«Ô soleil, toi sans qui….
…les choses ne seraient que ce qu’elles sont!»
S’il y a un moment dans l’année où cette citation me trotte dans la tête, c’est bien l’automne. Et spécialement l’automne dans ma contrée d’élection, cette riante et verte Normandie.
Je n’écoute ni la télé ni la radio alors j’ignore si on vous bassine encore avec la sécheresse, mais j’ose espérer que non, car ici sur mon terrain transformé en éponge, on patauge dans la gadoue, une boue glissante et visqueuse qui me donne envie d’être une marmotte et de ne me réveiller qu’au printemps prochain.
Je compatis avec mes pauvres animaux, poules et moutons, et me promets de leur construire un abri plus grand et plus sûr contre les aléas climatiques. Car cette pluie pénètre partout, même dans mon abri de jardin tout-nouveau-tout-beau où j’ai stocké mes outils… la dalle en est trempée, l’eau s’infiltre par le dessous, par les côtés, pour un peu je pourrais croire qu’elle passe à travers les planches ! Même à un mètre du sol mes objets en sont éclaboussés.
Alors je me réfugie dans la maison, au coin du feu, et je lis (ou relis) Alphonse Daudet. La garrigue, les cigales, l’odeur du thym et du romarin, le moulin et «sa porte ouverte au bon soleil du midi» et cette lumière qui inonde tout… Qu’est-ce que je suis donc venue faire en Normandie? Un contemporain, ami du grand Alphonse (et peut-être aussi, dit-on, l’un de ses «nègres» à qui on devrait l’essentiel des Lettres de mon Moulin?), Paul Arène, met dans la bouche d’un de ses personnages les propos suivants: «Le Bon Dieu? Le voilà!», en montrant le soleil. Comme je peux le comprendre!

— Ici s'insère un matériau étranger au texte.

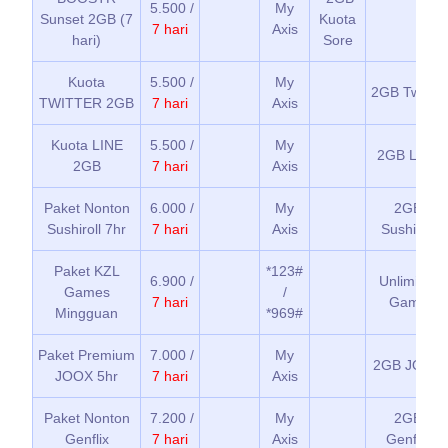
5.500 /
My
Sunset 2GB (7
Kuota
7 hari
Axis
hari)
Sore
Kuota
5.500 /
My
2GB Twitter
TWITTER 2GB
7 hari
Axis
Kuota LINE
5.500 /
My
2GB LINE
2GB
7 hari
Axis
Paket Nonton
6.000 /
My
2GB
Sushiroll 7hr
7 hari
Axis
Sushiroll
Paket KZL
*123#
6.900 /
Unlimited
Games
/
7 hari
Game
Mingguan
*969#
Paket Premium
7.000 /
My
2GB JOOX
JOOX 5hr
7 hari
Axis
Paket Nonton
7.200 /
My
2GB
Genflix
7 hari
Axis
Genflix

Quand le ciel est bouché, cachant le soleil, toutes les couleurs de la terre s’éteignent. Tout devient gris, d’un gris insipide qui nous tire vers le bas. Aucune énergie. Aucun entrain. Tout nous semble fade et sans intérêt. Sans le soleil pour les illuminer, les objets, les plantes, les animaux, sont ternes, et toute leur beauté s’efface. Ô soleil! Sans toi, comme tout est triste…
Cependant, je me souviens aussi de ce que j’ai ressenti lorsque je voyageais dans l’Ouest américain, parcourant des étendues sans fin où pas un arbre ne pousse, sauf en étroites ceintures au bord de rares ruisseaux. L’odeur des sagebrush parfumait l’air aride, et je ressentais une grande sérénité sous le ciel immense, mais… j’avais aussi développé une dévotion pour l’eau. Un pays où il n’y a pas d’eau n’est pas vraiment habitable. On peut se chauffer dans un pays trop froid et se rafraîchir dans un pays trop chaud, mais on ne peut créer l’eau à partir du néant, et sans eau, on ne peut pas vivre.
Alors voilà, il nous faut les deux: le soleil ET la pluie. Et je sais bien que s’il faut choisir entre un pays avec trop de pluie et un pays avec pas de pluie du tout, le choix est facile à faire. On ne vit pas dans un désert. On y passe.
Toutes ces pluies qui m’irritent aujourd’hui sont la raison pour laquelle je serai comblée dans quelques semaines: les prés seront verts et les talus émaillés de fleurs sauvages, l’herbe poussera dru pour le bonheur de mes moutons, mon jardin me donnera une nourriture saine et abondante, et quand les pruniers, les poiriers et les pommiers fleuriront, en un feu d’artifice blanc et rose, je me rappellerai pourquoi j’ai choisi de venir vivre ici. En attendant, il faut prendre son mal en patience, et supporter la succession de ces jours monotones où le ciel n’est pas rempli de nuages mais d’un seul nuage, homogène, d’un gris de plomb, où il n’y a rien à voir.
Il reste toutefois deux moments dans la journée où, malgré tout, un peu de magie se glisse jusqu’à moi pour m’offrir un instant d’émerveillement. Entre le jour et la nuit, entre chien et loup, malgré la brume, malgré le grand nuage, le ciel se colore d’un bleu magnifique. C’est «l’heure bleue», qui ne dure en fait, que quelques minutes, une dizaine tout au plus. Peu importe, car pendant ces minutes, d’un seul coup, je me rappelle que la couleur existe. Derrière ce ciel gris et plombé, la beauté existe toujours. Le bleu du ciel infuse délicatement à travers la couche nuageuse, et tout, tout, devient bleu. N’est-ce pas un joli cadeau?